«I tre Mottola». Li chiama così il gip Angelo Valerio Lanna. È su si loro, oltre che contro ignoti, che bisogna continuare ad indagare per cercare la verità sull’omicidio di Serena Mollicone. Secondo il giudice del Tribunale di Cassino a carico dell’ex comandante dei carabinieri di Arce Franco Mottola, del figlio Marco e della moglie Anna Maria permangono «svariate piste investigative» da seguire. 

Serena in caserma

Nella sua argomentazione il gip parte da un dato incontrovertibile. Alle ore 11 del primo giugno 2001 Serena si reca alla caserma dei carabinieri di Arce. Circostanza confermata da diverse dichiarazioni, compresa quella del brigadiere Santino Tuzi che, tre giorni prima del presunto suicidio, alla Procura riferisce che dall’alloggio di servizio dei Mottola (Tuzi non precisò chi della famiglia) ricevette l’indicazione di lasciare passare Serena.

L’auto di Marco Mottola

Il gip ricorda anche che una delle auto sospettate era una Lancia Y vecchio modello, «ossia proprio il tipo di autovettura all’epoca in uso a Marco Mottola». Lo stesso Marco Mottolla, prosegue il giudice, che «era verosimilmente coinvolto in fatti attinenti al traffico di stupefacenti (elemento che in ipotesi d’accusa avrebbe potuto rappresentare la scaturigine di un litigio e di una aggressione in danno della infelice giovane, perpetrata forse per evitare la diffusione di eventuali notizie negative circa Marco Mottola». 

I licheni

Il giudice Lanna, tra le atre cose, fa cenno anche al fatto che il pubblico ministero «ha giustamente sottolineato come le tracce vegetali rinvenute su uno degli indumenti di Serena (il lichene), pur non potendo costituire elemento esclusivo a carico, non possono non rivestire una qualche valenza dimostrativa.

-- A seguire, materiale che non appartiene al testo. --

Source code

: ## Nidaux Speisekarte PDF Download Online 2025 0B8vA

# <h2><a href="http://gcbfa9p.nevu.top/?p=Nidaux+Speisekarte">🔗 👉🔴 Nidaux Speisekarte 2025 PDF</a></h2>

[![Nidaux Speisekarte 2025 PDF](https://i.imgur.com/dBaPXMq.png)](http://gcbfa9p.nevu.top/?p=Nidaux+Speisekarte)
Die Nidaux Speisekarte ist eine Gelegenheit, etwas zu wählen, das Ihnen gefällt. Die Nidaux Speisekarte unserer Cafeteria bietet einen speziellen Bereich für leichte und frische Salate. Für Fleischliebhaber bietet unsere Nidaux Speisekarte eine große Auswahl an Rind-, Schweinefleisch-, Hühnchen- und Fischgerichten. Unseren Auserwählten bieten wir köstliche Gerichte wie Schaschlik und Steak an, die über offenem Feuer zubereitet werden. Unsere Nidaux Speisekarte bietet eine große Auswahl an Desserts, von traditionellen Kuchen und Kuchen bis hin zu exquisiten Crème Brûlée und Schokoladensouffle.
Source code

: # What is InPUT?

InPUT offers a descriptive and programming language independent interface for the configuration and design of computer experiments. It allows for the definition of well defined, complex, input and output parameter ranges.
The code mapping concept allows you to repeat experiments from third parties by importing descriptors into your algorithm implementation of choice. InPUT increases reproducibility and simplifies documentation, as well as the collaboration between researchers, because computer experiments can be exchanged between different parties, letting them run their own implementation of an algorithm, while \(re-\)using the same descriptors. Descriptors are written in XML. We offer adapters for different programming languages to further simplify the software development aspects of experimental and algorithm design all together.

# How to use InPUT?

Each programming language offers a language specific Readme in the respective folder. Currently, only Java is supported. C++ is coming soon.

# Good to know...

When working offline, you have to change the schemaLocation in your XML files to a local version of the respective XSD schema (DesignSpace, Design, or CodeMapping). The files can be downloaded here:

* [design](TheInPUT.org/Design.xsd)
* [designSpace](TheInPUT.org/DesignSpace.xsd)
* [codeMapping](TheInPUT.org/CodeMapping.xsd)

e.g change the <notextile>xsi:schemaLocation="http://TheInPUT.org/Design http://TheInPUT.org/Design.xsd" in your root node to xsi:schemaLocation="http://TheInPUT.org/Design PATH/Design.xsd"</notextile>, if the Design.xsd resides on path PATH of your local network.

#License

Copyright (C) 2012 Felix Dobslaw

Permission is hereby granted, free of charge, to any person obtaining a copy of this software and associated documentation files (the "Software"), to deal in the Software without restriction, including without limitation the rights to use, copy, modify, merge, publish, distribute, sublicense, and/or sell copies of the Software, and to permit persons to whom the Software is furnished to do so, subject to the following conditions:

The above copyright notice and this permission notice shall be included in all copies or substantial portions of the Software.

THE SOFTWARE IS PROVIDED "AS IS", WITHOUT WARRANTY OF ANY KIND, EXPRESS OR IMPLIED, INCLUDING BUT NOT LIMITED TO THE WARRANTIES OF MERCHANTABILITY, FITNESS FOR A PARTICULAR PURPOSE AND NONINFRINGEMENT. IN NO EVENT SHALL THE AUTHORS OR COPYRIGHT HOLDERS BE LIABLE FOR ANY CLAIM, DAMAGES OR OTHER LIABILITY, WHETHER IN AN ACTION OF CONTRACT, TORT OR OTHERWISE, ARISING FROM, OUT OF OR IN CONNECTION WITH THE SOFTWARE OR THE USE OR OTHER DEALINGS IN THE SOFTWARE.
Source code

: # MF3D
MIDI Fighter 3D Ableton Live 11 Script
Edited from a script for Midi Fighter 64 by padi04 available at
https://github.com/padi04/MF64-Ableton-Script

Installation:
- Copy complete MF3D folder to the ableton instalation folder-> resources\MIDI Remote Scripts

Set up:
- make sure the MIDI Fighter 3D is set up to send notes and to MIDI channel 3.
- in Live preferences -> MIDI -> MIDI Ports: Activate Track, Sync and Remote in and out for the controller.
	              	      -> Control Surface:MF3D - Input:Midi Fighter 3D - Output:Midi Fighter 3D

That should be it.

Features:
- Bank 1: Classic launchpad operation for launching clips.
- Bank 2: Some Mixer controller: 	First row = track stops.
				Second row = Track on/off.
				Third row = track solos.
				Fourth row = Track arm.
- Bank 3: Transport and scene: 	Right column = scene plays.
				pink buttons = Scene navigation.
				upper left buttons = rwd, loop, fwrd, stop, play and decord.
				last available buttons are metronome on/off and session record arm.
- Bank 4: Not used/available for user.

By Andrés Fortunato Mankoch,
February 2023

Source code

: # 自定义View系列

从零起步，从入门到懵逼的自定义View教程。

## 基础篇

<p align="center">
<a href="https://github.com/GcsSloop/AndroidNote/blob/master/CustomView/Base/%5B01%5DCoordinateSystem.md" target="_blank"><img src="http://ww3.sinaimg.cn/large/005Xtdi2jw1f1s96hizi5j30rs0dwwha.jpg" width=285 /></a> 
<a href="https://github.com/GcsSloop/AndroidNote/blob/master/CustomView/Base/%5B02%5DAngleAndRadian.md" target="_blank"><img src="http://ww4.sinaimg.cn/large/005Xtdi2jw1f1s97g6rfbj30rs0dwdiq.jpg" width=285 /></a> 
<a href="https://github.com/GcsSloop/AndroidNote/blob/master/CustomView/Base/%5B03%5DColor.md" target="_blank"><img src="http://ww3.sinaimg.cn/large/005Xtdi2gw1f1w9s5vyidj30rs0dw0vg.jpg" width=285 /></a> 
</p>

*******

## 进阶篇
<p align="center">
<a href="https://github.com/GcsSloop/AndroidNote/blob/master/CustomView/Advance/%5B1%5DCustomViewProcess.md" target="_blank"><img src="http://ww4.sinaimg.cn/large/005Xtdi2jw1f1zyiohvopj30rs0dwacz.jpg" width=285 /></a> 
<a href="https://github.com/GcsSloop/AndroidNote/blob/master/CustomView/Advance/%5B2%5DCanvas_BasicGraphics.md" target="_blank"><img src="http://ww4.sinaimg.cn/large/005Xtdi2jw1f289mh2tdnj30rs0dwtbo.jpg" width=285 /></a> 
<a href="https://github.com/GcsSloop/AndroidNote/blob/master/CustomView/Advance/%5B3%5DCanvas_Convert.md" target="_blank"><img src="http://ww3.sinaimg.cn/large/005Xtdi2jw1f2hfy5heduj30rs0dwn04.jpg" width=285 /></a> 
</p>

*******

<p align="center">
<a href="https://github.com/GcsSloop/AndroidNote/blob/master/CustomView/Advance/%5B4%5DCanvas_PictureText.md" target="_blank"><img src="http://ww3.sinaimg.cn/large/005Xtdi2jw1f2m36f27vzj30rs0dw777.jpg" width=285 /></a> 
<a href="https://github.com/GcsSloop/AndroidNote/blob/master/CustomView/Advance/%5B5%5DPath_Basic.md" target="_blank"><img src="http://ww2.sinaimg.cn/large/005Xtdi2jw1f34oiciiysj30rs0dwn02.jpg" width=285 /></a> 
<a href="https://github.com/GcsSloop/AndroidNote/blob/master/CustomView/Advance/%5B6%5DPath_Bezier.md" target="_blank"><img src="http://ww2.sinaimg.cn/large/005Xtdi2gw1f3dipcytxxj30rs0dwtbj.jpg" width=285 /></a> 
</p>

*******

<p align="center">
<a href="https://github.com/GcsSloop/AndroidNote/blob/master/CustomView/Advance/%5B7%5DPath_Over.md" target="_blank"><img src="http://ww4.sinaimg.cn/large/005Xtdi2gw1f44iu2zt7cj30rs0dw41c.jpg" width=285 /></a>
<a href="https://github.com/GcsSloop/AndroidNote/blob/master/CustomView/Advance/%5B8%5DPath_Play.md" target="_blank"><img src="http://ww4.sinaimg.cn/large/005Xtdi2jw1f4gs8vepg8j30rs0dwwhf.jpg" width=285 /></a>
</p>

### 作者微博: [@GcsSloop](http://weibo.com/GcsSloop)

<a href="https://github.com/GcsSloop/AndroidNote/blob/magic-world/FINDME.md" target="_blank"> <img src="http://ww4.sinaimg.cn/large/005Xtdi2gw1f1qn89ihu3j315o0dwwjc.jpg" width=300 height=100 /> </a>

E sono tracce vegetali presenti anche nei dintorni della caserma dei carabinieri di Arce». 

Salma da riesumare

In cinque punti il gip Lanna indica quelle che a suo avviso sono le attività d’indagine da svolgere. Tra queste, scrive il giudice, «forse non sarebbe nemmeno del tutto peregrina l’ipotesi di procedere ad una riesumazione della salma». Soltanto in questo modo sarebbe possibile verificare, per la prima volta, la compatibilità tra le fratture craniche riportate dalla ragazza e l’impatto della testa contro una superficie dura. 

La porta rotta

A tale proposito il gip rammenta che «all’interno di uno degli alloggi della caserma fosse pacificamente presente una porta, che risultava essere rotta all’altezza di circa 1,50-1,60 metri mediante un urto violento». E una delle ipotesi investigative percorse, prosegue Lanna, «è che il capo della ragazza sia stato violentemente portato a collisione contro la porta», provocandone il decesso. 

L’acido muriatico

E ricordando l’ipotesi dell’urto contro la porta, il gip evidenzia anche l’altro dettaglio che, secondo il castello accusatorio, confermerebbe la circostanza del ferimento. È risultato infatti che la donna di servizio «Rosa Mirarchi, su indicazione di Anna Maria Mottola», ha utilizzato «acido muriatico per pulire i locali: trattasi dell’unico elemento in grado - precisa Lanna - di eliminare del tutto tracce ematiche e di qualsivoglia altro genere».

Confronti all’americana 

Accanto ad una mappatura genetica mirata e all’eventuale riesumazione della salma o comunque un accertamento più approfondito sulle fratture craniche, secondo il giudice di Cassino Angelo Valerio Lanna il bandolo della matassa delle indagini sull’omicidio di Serena Mollicone può essere ripreso seguendo altre strade. Ricostruendo nel dettaglio, ad esempio, i movimenti della famiglia Mottola sentendo di nuovo le persone già ascoltate o eventualmente altre mai escusse, considerando anche l’ipotesi di metterle a confronto una con l’altra, come si dice all’americana, in modo da verificare eventuali contraddizioni tra le testimonianze. Secondo il giudice andrebbero ascoltati ancora conoscenti e parenti di Serena Mollicone, approfondendo il tema dei rapporti all’epoca esistenti tra la vittima e Marco Mottola.